Finding that the intellectual property in question was not registered in India, the Tribunal held that they do not constitute ‘intellectual property rights’ within the meaning of Section 65 (55a) of the Finance Act, 1994.
Since the related services are not ‘intellectual property services’ within the meaning of Section 65 (55b) of the Finance Act, 1994, the Tribunal ruled that there is no import of services which were liable to tax on a reverse charge basis under Section 66A of the Finance Act, 1994, read with Rule 2(1) (d) (iv) of the Service Tax Rules, 1994.
The Division Bench comprising P. Dinesha (Judicial Member) and Vasa Seshagiri Rao (Technical Member) negated the opinion of the Revenue Department that the IPRs in question are very much covered under the Indian law in force, claimed on the basis that the use/transfer of technology is covered under ‘the Patent Act, 1971’ and the trademarks are covered under the ‘Trade Marks Act, 1999”.
The Bench referred to the statement of the Revenue Department as bald and entirely unsupported by evidence, as the Adjudicating Authority considered the use or transfer of technology to be covered by the Patent Act without commenting on the registration of the patent itself under that Act.
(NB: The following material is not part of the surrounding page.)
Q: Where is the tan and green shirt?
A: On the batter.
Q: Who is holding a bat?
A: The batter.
The Bench therefore allowed the appeal and quashed the order for service tax demand.
Briefly, the appellant rendered sound recording and production services for which it collected fees from its customers. In the course of this business, under agreements with DTS Inc. USA, the appellant appointed a non-exclusive provider of production services for films produced and released in India. Under this agreement, the appellant is permitted to use the imported equipment of DTS to create DTS soundtracks. As a consideration for this, the appellant paid a licence fee to DTS for every soundtrack, with permission to use some technology and some trademarks of DTS.
The Adjudicating Authority opined that the primary purpose of the Agreement was the transfer or use of DTS technology, equipment, and trade marks. He opined that the outward remittances to DTS were not like rental charges for the equipment imported, and concluded that this was an import of services which were liable to tax on a reverse charge basis under Section 66A of the Finance Act, 1994, read with Rule 2(1) (d) (iv) of the Service Tax Rules, 1994. He thus confirmed the demand of service tax together with interest under Section 75 and penalty under Section 78.